In the world of mechanical engineering, stress testing involves subjecting a mechanism to extreme conditions, considerably beyond the intended operating environment, in order to determine the robustness of the device and the circumstances under which it might fail. Financial stress testing is much the same.
What is a Financial Stress Test?
Generally speaking, a stress test is an assessment of the financial impact of changing a specific variable, without regard to the likelihood of this change.
Often, all other factors remain constant (even if this is not especially realistic). Sometimes the point of the test is to determine failure modes: A reverse stress test determines the magnitude of change necessary to induce financial ruin.

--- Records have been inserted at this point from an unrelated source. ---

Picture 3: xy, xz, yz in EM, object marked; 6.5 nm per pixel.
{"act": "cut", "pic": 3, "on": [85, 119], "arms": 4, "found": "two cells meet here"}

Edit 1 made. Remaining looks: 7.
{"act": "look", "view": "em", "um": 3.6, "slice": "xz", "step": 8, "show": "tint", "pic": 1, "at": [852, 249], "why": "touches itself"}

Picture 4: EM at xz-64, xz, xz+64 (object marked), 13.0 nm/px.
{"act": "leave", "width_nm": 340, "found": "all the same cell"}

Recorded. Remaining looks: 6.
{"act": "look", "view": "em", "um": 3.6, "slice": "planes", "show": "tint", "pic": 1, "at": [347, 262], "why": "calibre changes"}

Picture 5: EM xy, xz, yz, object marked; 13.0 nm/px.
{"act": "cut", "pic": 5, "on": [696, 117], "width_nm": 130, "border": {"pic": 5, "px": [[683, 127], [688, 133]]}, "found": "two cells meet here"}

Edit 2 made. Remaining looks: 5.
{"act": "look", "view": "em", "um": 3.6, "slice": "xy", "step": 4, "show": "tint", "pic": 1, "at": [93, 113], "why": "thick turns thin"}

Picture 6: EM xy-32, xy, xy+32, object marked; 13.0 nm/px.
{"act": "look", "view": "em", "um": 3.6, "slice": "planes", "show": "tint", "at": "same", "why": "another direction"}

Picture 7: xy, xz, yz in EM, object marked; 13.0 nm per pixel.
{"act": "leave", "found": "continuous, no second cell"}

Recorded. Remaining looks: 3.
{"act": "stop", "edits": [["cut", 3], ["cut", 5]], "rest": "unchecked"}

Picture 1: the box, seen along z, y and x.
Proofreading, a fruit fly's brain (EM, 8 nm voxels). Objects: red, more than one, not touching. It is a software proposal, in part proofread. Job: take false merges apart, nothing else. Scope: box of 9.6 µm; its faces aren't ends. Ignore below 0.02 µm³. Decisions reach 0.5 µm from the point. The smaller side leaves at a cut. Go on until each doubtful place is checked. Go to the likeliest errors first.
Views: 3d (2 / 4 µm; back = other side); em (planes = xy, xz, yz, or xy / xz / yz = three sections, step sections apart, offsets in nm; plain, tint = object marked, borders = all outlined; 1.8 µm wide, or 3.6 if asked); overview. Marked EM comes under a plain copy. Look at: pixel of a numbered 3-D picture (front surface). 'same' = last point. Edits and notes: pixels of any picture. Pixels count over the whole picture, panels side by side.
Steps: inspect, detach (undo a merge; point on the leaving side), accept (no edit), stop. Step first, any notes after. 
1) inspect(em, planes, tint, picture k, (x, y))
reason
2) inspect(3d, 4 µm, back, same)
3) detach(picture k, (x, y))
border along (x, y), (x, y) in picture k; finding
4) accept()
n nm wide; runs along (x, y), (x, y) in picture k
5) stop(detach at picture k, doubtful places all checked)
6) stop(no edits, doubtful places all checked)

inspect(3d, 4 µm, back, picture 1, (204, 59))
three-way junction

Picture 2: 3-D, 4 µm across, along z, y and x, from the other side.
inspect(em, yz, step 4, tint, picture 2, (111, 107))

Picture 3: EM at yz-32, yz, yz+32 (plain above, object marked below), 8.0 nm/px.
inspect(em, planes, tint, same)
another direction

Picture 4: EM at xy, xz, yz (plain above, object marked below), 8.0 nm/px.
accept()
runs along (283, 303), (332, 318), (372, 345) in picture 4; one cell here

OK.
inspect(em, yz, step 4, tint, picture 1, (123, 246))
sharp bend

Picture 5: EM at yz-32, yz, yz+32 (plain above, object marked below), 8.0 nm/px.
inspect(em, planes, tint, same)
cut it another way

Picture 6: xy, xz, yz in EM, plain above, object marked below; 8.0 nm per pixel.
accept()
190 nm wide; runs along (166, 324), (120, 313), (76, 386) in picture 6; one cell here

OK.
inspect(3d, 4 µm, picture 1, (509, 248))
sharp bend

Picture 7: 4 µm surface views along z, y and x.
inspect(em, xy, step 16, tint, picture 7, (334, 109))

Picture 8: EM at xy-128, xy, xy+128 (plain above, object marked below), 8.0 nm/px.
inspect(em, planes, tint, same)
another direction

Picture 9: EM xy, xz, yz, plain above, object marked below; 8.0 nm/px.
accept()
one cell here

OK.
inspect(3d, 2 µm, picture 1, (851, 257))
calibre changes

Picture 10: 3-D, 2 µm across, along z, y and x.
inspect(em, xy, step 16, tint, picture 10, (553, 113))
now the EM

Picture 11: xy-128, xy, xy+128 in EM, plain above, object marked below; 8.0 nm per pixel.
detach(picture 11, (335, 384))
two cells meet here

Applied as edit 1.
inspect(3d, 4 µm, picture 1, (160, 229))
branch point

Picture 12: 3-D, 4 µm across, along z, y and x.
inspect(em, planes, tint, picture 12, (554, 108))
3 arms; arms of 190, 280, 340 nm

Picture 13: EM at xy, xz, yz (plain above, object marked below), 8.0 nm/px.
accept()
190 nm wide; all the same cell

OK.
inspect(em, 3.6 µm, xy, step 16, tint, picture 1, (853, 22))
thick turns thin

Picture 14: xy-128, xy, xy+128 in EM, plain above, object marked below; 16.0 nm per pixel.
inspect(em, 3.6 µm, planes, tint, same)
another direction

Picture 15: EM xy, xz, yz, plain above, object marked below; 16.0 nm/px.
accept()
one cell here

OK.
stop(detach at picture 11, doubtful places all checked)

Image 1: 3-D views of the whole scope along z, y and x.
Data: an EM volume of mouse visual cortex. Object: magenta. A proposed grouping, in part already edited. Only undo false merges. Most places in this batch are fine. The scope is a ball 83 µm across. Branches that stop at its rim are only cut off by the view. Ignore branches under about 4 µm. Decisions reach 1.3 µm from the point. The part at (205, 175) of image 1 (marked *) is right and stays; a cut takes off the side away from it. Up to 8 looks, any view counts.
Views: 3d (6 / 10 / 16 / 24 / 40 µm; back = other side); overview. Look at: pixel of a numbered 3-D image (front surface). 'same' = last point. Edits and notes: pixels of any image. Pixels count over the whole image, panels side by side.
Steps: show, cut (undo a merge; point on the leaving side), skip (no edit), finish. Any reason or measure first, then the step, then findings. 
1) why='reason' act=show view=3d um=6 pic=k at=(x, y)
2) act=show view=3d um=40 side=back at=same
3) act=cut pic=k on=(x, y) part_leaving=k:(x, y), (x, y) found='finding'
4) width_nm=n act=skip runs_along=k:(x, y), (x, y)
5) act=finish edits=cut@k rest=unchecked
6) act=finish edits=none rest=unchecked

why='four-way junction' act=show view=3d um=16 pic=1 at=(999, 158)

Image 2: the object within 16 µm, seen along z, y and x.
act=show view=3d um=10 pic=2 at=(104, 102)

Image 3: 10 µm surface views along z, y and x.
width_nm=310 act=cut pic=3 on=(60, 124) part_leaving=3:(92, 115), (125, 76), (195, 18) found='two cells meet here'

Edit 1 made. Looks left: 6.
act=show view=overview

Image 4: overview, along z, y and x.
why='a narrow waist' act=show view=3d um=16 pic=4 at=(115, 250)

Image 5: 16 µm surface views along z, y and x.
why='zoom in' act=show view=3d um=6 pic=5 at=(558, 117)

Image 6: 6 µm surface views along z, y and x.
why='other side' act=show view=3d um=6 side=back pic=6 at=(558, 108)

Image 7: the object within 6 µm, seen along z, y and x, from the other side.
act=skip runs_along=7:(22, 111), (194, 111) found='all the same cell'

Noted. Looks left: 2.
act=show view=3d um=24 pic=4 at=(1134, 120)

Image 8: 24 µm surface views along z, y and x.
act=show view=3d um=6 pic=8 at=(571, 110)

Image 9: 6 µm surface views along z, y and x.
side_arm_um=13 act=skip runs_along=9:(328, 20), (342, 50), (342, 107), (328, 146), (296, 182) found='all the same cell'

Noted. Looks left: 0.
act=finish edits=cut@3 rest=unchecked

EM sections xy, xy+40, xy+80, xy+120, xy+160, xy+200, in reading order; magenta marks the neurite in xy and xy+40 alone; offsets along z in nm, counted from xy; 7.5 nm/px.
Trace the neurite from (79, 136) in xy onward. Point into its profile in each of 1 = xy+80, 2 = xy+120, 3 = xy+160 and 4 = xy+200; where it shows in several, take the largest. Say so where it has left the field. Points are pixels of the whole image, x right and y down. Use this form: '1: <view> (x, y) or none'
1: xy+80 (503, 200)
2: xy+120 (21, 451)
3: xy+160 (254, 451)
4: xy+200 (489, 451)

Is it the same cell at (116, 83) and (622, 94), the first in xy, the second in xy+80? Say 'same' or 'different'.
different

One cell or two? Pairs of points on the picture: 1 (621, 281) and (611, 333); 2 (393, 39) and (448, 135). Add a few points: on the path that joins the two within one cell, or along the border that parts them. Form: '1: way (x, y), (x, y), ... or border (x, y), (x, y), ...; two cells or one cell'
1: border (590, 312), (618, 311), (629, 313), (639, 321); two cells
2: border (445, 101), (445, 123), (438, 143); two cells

The term scenario test is often used to describe an assessment of the financial impact of a specific event (again, without regard to that event’s likelihood), in which the testers seek to reflect realistically the impact of this event on all aspects of the firm.
So a scenario test involves a more holistic look at possible circumstances rather than altering a specific variable in isolation.
Unlike probabilistic simulation modeling, stress testing:
- Is concrete and intuitive
- Does not require selection of probability levels
- Does not require understanding of overall dependencies among interlinked risks
- Avoids “black-box syndrome”
Stress tests can be used as a primary risk measure: assessing the level of a specific risk, measuring aggregate risk level, setting risk tolerances, or evaluating the benefit of risk mitigation. They can also be used to verify the calibration of more complex risk models.
Examples of Stress Tests
Stress tests and scenario tests have a long history and have been broadly applied. Deterministic financial projections readily lend themselves to stress testing.
For example, Willis Re’s eNVISION financial forecasting model allows users to easily change the value of a single parameter and see how that change affects key metrics.
An example of scenario testing is Standard & Poor’s use of past market stress events, pegging them to a rating level. In other words, a company with a BB rating should be able to get through a “BB event” without defaulting.
A blend of stress and scenario testing can be seen in the A.M. Best approach. Since 2011, the rating agency has asked insurers to estimate the impact of the largest potential threats to the firm arising from six different types of risk: market risk, credit risk, underwriting risk, operational risk, strategic risk, and liquidity risk – each using a specific “Risk / Event / Scenario” combination designed by the company.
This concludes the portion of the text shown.